- Date: 4 December 2009
- Venue: The Vanguard, Sydney, Australia
- Website: abc.net.au/triplej

= J Awards of 2009 =

Annual Australian music awards

The J Award of 2009 is the fifth annual J Awards, established by the Australian Broadcasting Corporation's youth-focused radio station Triple J. The announcement comes at the culmination of Ausmusic Month (November). In 2009, as per 2008, three awards were presented; Australian Album of the Year, Australian Music Video of the Year and Unearthed Artist of the Year. The winner were announced on 4 December 2009.

== Who's eligible? ==
Any Australian album released independently or through a record company, or sent to Triple J in consideration for airplay, is eligible for the J Award. The 2009 nominations for Australian Album of the Year and Australian Music Video of the Year were selected from releases received by Triple J between December 2008 and November 2009. For Unearthed Artist of the Year it was open to any artist from the Unearthed (talent contest), who has had a ground breaking and impactful 12 months from November 2008 and October 2008.

==Awards==
===Australian Album of the Year===

| Artist | Album Title | Result |
|---|---|---|
| Sarah Blasko | As Day Follows Night | Won |
| Karnivool | Sound Awake | Nominated |
| Hilltop Hoods | State of the Art | Nominated |
| Bertie Blackman | Secrets and Lies | Nominated |
| Kid Sam | Kid Sam | Nominated |
| Phrase | Clockwork | Nominated |
| Paul Dempsey | Everything Is True | Nominated |
| Philadelphia Grand Jury | Hope is for Hopers | Nominated |
| Oh Mercy | Privileged Woes | Nominated |
| Lisa Mitchell | Wonder | Nominated |

Richard Kingsmill of Triple J said "It's been fantastic watching Sarah's career build over the last 7 years. We've admired the way she's carved her own niche in an industry that often supports bands more than it does solo artists. Her latest album is another solid body of work that has heard her diversify her song writing and incorporate some great new elements. She's pure class and she thoroughly deserves this award."

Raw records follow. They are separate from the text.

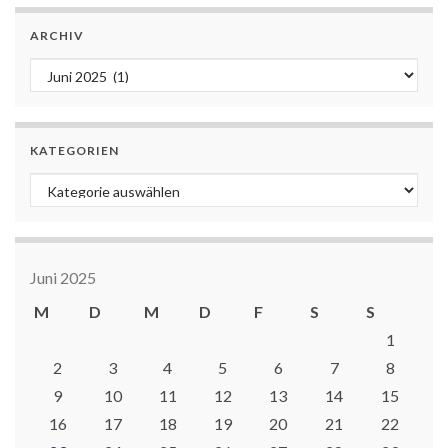
ARCHIV
Archiv
KATEGORIEN
Kategorien
Juni 2025
M
D
M
D
F
S
S
1
2
3
4
5
6
7
8
9
10
11
12
13
14
15
16
17
18
19
20
21
22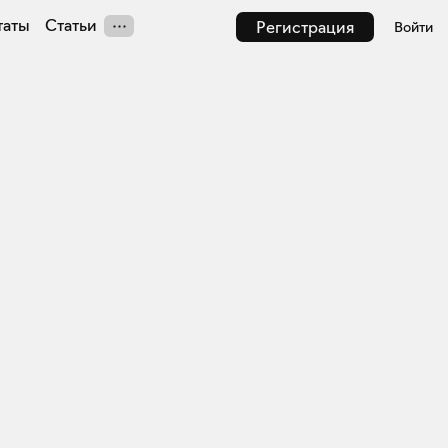
таты
Статьи
Регистрация
Войти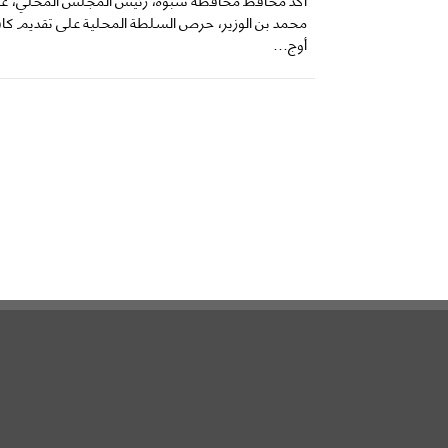
محمد بن الوزير، حرص السلطة المحلية على تقديم كاف
أوج...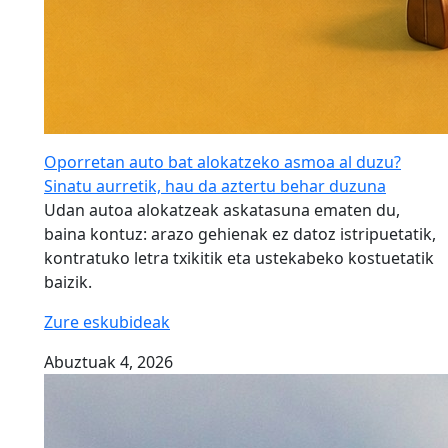
Oporretan auto bat alokatzeko asmoa al duzu?
Sinatu aurretik, hau da aztertu behar duzuna
Udan autoa alokatzeak askatasuna ematen du,
baina kontuz: arazo gehienak ez datoz istripuetatik,
kontratuko letra txikitik eta ustekabeko kostuetatik
baizik.
Zure eskubideak
Abuztuak 4, 2026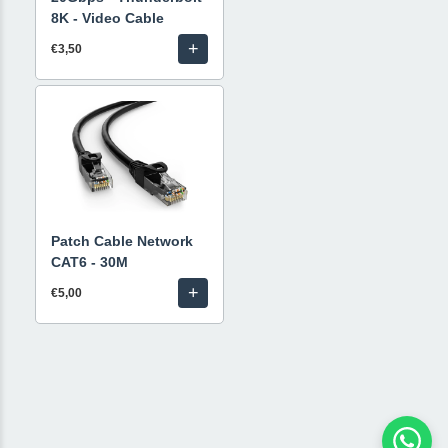
8K - Video Cable
+
€3,50
Patch Cable Network
CAT6 - 30M
+
€5,00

===Australian Video of the Year===

| Director | Artist and Song | Result |
|---|---|---|
| Alex Roberts | Art vs. Science - "Parlez vous Francais?" | Won |
| Yanni Kronenberg and Lucinda Schreiber | Firekites - "Autumn Story" | Nominated |
| Sam Bennetts | Bluejuice - "Broken Leg" | Nominated |
| Pradeep Senanayake | Astronomy Class - "Where You At?" | Nominated |
| Ton Noakes | The Scare - "Could Be Bad" | Nominated |
| Chris Frey | Karnivool - "Set Fire To The Hive" | Nominated |

Brendan Hutchens from Triple J said "There were some outstanding Australian music videos made in 2009 and narrowing down all possibilities to just six nominees was a tough ask. The Art vs Science clip 'Parlez Vous Francais' directed by Alex Roberts has a fantastic original concept, brilliant performances, perfect timing, great design elements, strong camera work and editing that all together produces an interesting relationship with the song and engages the viewer for the full 4 minute duration. It stood out as being brilliant amongst brilliance."

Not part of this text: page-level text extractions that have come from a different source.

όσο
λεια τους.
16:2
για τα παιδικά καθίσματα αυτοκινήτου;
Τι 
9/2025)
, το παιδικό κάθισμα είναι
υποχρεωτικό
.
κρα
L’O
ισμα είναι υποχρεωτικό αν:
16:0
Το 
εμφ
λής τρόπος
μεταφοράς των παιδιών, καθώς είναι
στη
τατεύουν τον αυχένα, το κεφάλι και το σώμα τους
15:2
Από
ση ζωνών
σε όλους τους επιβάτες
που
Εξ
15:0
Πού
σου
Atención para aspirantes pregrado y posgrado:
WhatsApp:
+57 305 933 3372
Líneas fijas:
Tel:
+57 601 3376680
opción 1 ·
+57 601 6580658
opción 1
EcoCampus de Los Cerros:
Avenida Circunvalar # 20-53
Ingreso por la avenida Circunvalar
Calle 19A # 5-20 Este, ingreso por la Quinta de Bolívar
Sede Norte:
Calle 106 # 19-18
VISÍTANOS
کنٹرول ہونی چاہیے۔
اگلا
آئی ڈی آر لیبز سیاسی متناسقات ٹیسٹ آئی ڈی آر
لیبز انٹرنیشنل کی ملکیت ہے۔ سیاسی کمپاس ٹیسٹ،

===Unearthed Artist of the Year===

| Artist | Notes | Result |
|---|---|---|
| The Middle East | A musical collective based in Townsville. | Won |
| Philadelphia Grand Jury | Winners of the Sydney Big Day Out competition. | Nominated |
| Seth Sentry | A Melbourne hip hop artist. | Nominated |
| Washington | Winner of the Melbourne Big Day Out competition. | Nominated |

Richard Kingsmill said "The Middle East won us and our listeners over with one simple thing - great songs. They really have a magical chemistry and it's exciting to have watched how they've progressed across 2009. Overseas interest is building and their debut album will be one of the anticipated releases of 2010. To think they were on the verge of breaking up before we spotted them on Unearthed makes us feel a little bit warm inside too."